KPST-FM
- Coachella, California; United States;
- Broadcast area: Palm Springs, California; Coachella Valley;
- Frequency: 103.5 MHz
- Branding: Fuego FM 103.5

Programming
- Language: Bilingual
- Format: Rhythmic CHR
- Affiliations: Fuego FM

Ownership
- Owner: Entravision Communications; (Entravision Holdings, LLC);
- Sister stations: KLOB

History
- First air date: June 1, 2012
- Call sign meaning: Palm Springs and Thermal

Technical information
- Licensing authority: FCC
- Facility ID: 189509
- Class: A
- ERP: 1,900 watts
- HAAT: 179 meters (587 ft)
- Transmitter coordinates: 33°39′23″N 116°59′29″W﻿ / ﻿33.65639°N 116.99139°W
- Translator: KVER-CD 41.6 Palm Springs

Links
- Public license information: Public file; LMS;

= KPST-FM =

Radio station in Coachella, California

KPST-FM (103.5 FM) is a radio station licensed to Coachella, California, United States, and serving the Palm Springs Area. Owned by Entravision Communications, it airs a Bilingual Rhythmic CHR format branded as "Fuego 103.5". The station's studios are located in Palm Desert, while the transmitter is located in a mountain range east of Mecca, and within proximity to Interstate 10. The station is unusual in having its programming relayed onto a digital television station, using PSIP channel 41.6 on KVER-CD to distribute its programming instead of having an HD Radio transmitter.

==History==
===Early years (2012–2020)===
The station is one of the newest full power stations to the area, having received a construction permit in early 2012. It was assigned the KPST-FM call letters on May 15, 2012. While it was originally due to sign on in 2015, it received its broadcast license ahead of schedule on June 1, 2012, signing on that same day with a Regional Mexican format. The station has kept the same call letters throughout its existence.

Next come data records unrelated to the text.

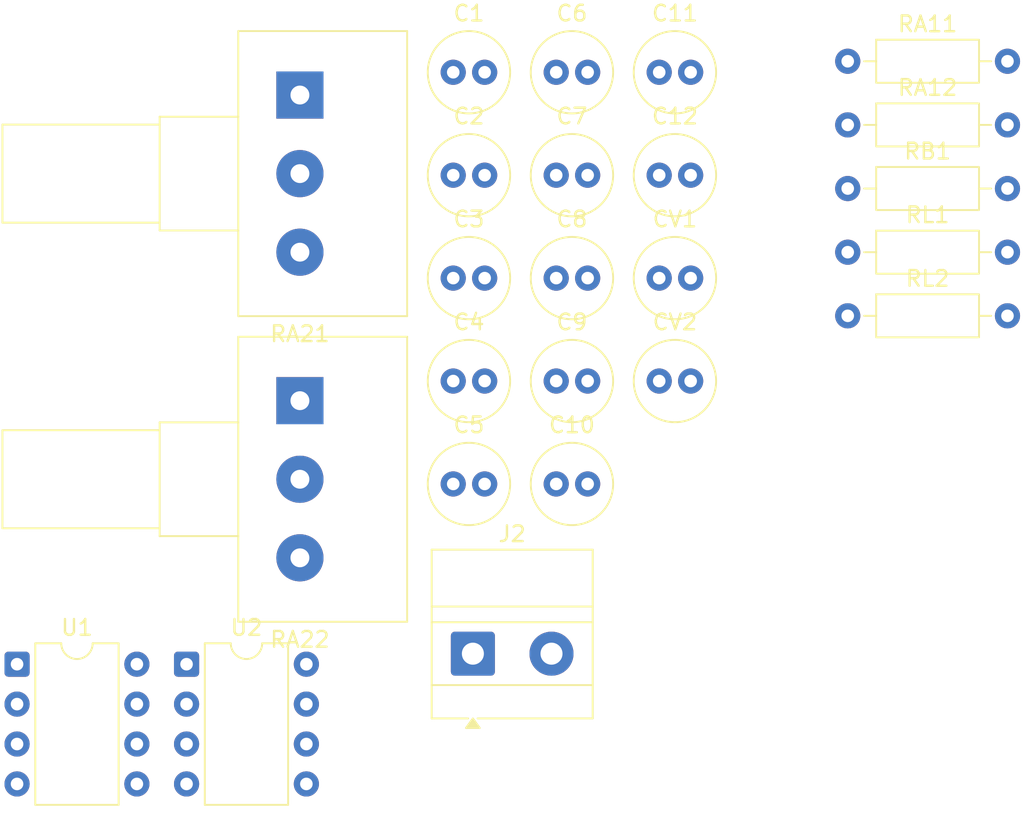
<source format=kicad_pcb>
(kicad_pcb
	(version 20241229)
	(generator "pcbnew")
	(generator_version "9.0")
	(general
		(thickness 1.6)
		(legacy_teardrops no)
	)
	(paper "A4")
	(layers
		(0 "F.Cu" signal)
		(2 "B.Cu" signal)
		(9 "F.Adhes" user "F.Adhesive")
		(11 "B.Adhes" user "B.Adhesive")
		(13 "F.Paste" user)
		(15 "B.Paste" user)
		(5 "F.SilkS" user "F.Silkscreen")
		(7 "B.SilkS" user "B.Silkscreen")
		(1 "F.Mask" user)
		(3 "B.Mask" user)
		(17 "Dwgs.User" user "User.Drawings")
		(19 "Cmts.User" user "User.Comments")
		(21 "Eco1.User" user "User.Eco1")
		(23 "Eco2.User" user "User.Eco2")
		(25 "Edge.Cuts" user)
		(27 "Margin" user)
		(31 "F.CrtYd" user "F.Courtyard")
		(29 "B.CrtYd" user "B.Courtyard")
		(35 "F.Fab" user)
		(33 "B.Fab" user)
		(39 "User.1" user)
		(41 "User.2" user)
		(43 "User.3" user)
		(45 "User.4" user)
	)
	(setup
		(pad_to_mask_clearance 0)
		(allow_soldermask_bridges_in_footprints no)
		(tenting front back)
		(pcbplotparams
			(layerselection 0x00000000_00000000_55555555_5755f5ff)
			(plot_on_all_layers_selection 0x00000000_00000000_00000000_00000000)
			(disableapertmacros no)
			(usegerberextensions no)
			(usegerberattributes yes)
			(usegerberadvancedattributes yes)
			(creategerberjobfile yes)
			(dashed_line_dash_ratio 12.000000)
			(dashed_line_gap_ratio 3.000000)
			(svgprecision 4)
			(plotframeref no)
			(mode 1)
			(useauxorigin no)
			(hpglpennumber 1)
			(hpglpenspeed 20)
			(hpglpendiameter 15.000000)
			(pdf_front_fp_property_popups yes)
			(pdf_back_fp_property_popups yes)
			(pdf_metadata yes)
			(pdf_single_document no)
			(dxfpolygonmode yes)
			(dxfimperialunits yes)
			(dxfusepcbnewfont yes)
			(psnegative no)
			(psa4output no)
			(plot_black_and_white yes)
			(sketchpadsonfab no)
			(plotpadnumbers no)
			(hidednponfab no)
			(sketchdnponfab yes)
			(crossoutdnponfab yes)
			(subtractmaskfromsilk no)
			(outputformat 1)
			(mirror no)
			(drillshape 1)
			(scaleselection 1)
			(outputdirectory "")
		)
	)
	(net 0 "")
	(net 1 "unconnected-(C1-Pad1)")
	(net 2 "unconnected-(C1-Pad2)")
	(net 3 "unconnected-(C2-Pad1)")
	(net 4 "unconnected-(C2-Pad2)")
	(net 5 "unconnected-(C3-Pad2)")
	(net 6 "unconnected-(C3-Pad1)")
	(net 7 "unconnected-(C4-Pad1)")
	(net 8 "unconnected-(C4-Pad2)")
	(net 9 "unconnected-(C5-Pad1)")
	(net 10 "unconnected-(C5-Pad2)")
	(net 11 "unconnected-(C6-Pad2)")
	(net 12 "unconnected-(C6-Pad1)")
	(net 13 "unconnected-(C7-Pad2)")
	(net 14 "unconnected-(C7-Pad1)")
	(net 15 "unconnected-(C8-Pad1)")
	(net 16 "unconnected-(C8-Pad2)")
	(net 17 "unconnected-(C9-Pad2)")
	(net 18 "unconnected-(C9-Pad1)")
	(net 19 "unconnected-(C10-Pad2)")
	(net 20 "unconnected-(C10-Pad1)")
	(net 21 "unconnected-(C11-Pad2)")
	(net 22 "unconnected-(C11-Pad1)")
	(net 23 "unconnected-(C12-Pad2)")
	(net 24 "unconnected-(C12-Pad1)")
	(net 25 "Net-(U1-CV)")
	(net 26 "GND")
	(net 27 "Net-(U2-CV)")
	(net 28 "+12V")
	(net 29 "Net-(RA11-Pad2)")
	(net 30 "Net-(U1-DIS)")
	(net 31 "Net-(U2-DIS)")
	(net 32 "Net-(RA12-Pad2)")
	(net 33 "Net-(U1-Q)")
	(net 34 "Net-(U1-THR)")
	(net 35 "Net-(U2-Q)")
	(footprint "Resistor_THT:R_Axial_DIN0207_L6.3mm_D2.5mm_P10.16mm_Horizontal" (layer "F.Cu") (at 184.34 63.45))
	(footprint "TerminalBlock_MetzConnect:TerminalBlock_MetzConnect_Type011_RT05502HBLC_1x02_P5.00mm_Horizontal" (layer "F.Cu") (at 160.5 89))
	(footprint "Capacitor_THT:C_Radial_D5.0mm_H11.0mm_P2.00mm" (layer "F.Cu") (at 159.25 65.1))
	(footprint "Capacitor_THT:C_Radial_D5.0mm_H11.0mm_P2.00mm" (layer "F.Cu") (at 159.25 71.65))
	(footprint "Capacitor_THT:C_Radial_D5.0mm_H11.0mm_P2.00mm" (layer "F.Cu") (at 165.8 58.55))
	(footprint "Capacitor_THT:C_Radial_D5.0mm_H11.0mm_P2.00mm" (layer "F.Cu") (at 172.35 58.55))
	(footprint "Capacitor_THT:C_Radial_D5.0mm_H11.0mm_P2.00mm" (layer "F.Cu") (at 172.35 65.1))
	(footprint "Resistor_THT:R_Axial_DIN0207_L6.3mm_D2.5mm_P10.16mm_Horizontal" (layer "F.Cu") (at 184.34 55.35))
	(footprint "Capacitor_THT:C_Radial_D5.0mm_H11.0mm_P2.00mm" (layer "F.Cu") (at 165.8 78.2))
	(footprint "Capacitor_THT:C_Radial_D5.0mm_H11.0mm_P2.00mm" (layer "F.Cu") (at 165.8 65.1))
	(footprint "Resistor_THT:R_Axial_DIN0207_L6.3mm_D2.5mm_P10.16mm_Horizontal" (layer "F.Cu") (at 184.34 59.4))
	(footprint "Resistor_THT:R_Axial_DIN0207_L6.3mm_D2.5mm_P10.16mm_Horizontal" (layer "F.Cu") (at 184.34 51.3))
	(footprint "Capacitor_THT:C_Radial_D5.0mm_H11.0mm_P2.00mm" (layer "F.Cu") (at 172.35 71.65))
	(footprint "Capacitor_THT:C_Radial_D5.0mm_H11.0mm_P2.00mm" (layer "F.Cu") (at 165.8 52))
	(footprint "Capacitor_THT:C_Radial_D5.0mm_H11.0mm_P2.00mm" (layer "F.Cu") (at 159.25 78.2))
	(footprint "Potentiometer_THT:Potentiometer_Alps_RK163_Single_Horizontal" (layer "F.Cu") (at 149.5 72.9))
	(footprint "Capacitor_THT:C_Radial_D5.0mm_H11.0mm_P2.00mm" (layer "F.Cu") (at 159.25 58.55))
	(footprint "Capacitor_THT:C_Radial_D5.0mm_H11.0mm_P2.00mm" (layer "F.Cu") (at 165.8 71.65))
	(footprint "Package_DIP:DIP-8_W7.62mm" (layer "F.Cu") (at 131.51 89.67))
	(footprint "Capacitor_THT:C_Radial_D5.0mm_H11.0mm_P2.00mm" (layer "F.Cu") (at 172.35 52))
	(footprint "Potentiometer_THT:Potentiometer_Alps_RK163_Single_Horizontal" (layer "F.Cu") (at 149.5 53.45))
	(footprint "Capacitor_THT:C_Radial_D5.0mm_H11.0mm_P2.00mm" (layer "F.Cu") (at 159.25 52))
	(footprint "Package_DIP:DIP-8_W7.62mm" (layer "F.Cu") (at 142.29 89.67))
	(footprint "Resistor_THT:R_Axial_DIN0207_L6.3mm_D2.5mm_P10.16mm_Horizontal" (layer "F.Cu") (at 184.34 67.5))
	(embedded_fonts no)
)

</source>
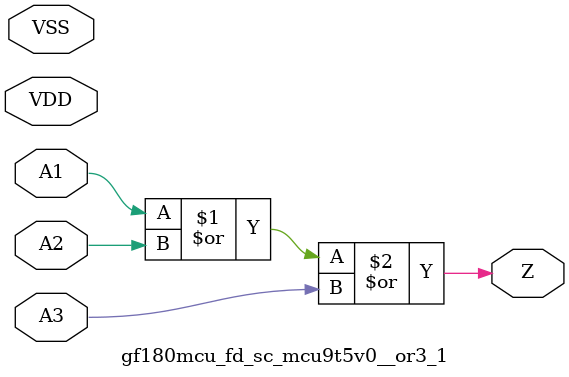
<source format=v>

module gf180mcu_fd_sc_mcu9t5v0__or3_1( A1, A2, A3, Z, VDD, VSS );
input A1, A2, A3;
inout VDD, VSS;
output Z;

	or MGM_BG_0( Z, A1, A2, A3 );

endmodule

</source>
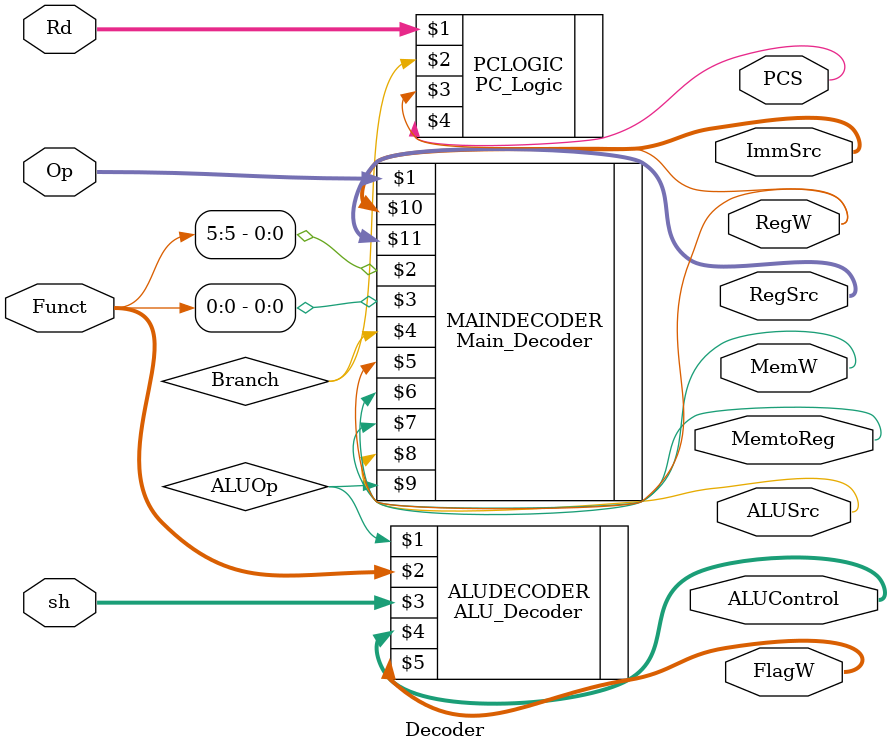
<source format=sv>
module Decoder(input  logic [3:0] Rd,
					input  logic [1:0] Op, sh,
					input  logic [5:0] Funct,
					output logic PCS, RegW, MemW, MemtoReg, ALUSrc,
					output logic [1:0] ImmSrc, RegSrc, FlagW,
					output logic [3:0] ALUControl);

	logic Branch, ALUOp;
	
	Main_Decoder MAINDECODER(Op, Funct[5], Funct[0], Branch, RegW, MemW,
									 MemtoReg, ALUSrc, ALUOp, ImmSrc, RegSrc);
	
	ALU_Decoder	ALUDECODER(ALUOp, Funct, sh, ALUControl, FlagW);
	
	PC_Logic PCLOGIC(Rd, Branch, RegW, PCS);
					
endmodule 
</source>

===CHR era (2021–present)===
On March 29, 2021, at midnight, KPST-FM flipped to a CHR format, branded as Fuego FM. The change comes with the pending sale of KRCK-FM to VCY America, after which time KPST-FM will become the de facto CHR station. On that same day, the station picked up the syndicated Shoboy program for mornings.

Today, the station airs a Bilingual Rhythmic music presentation with songs in both English and Spanish.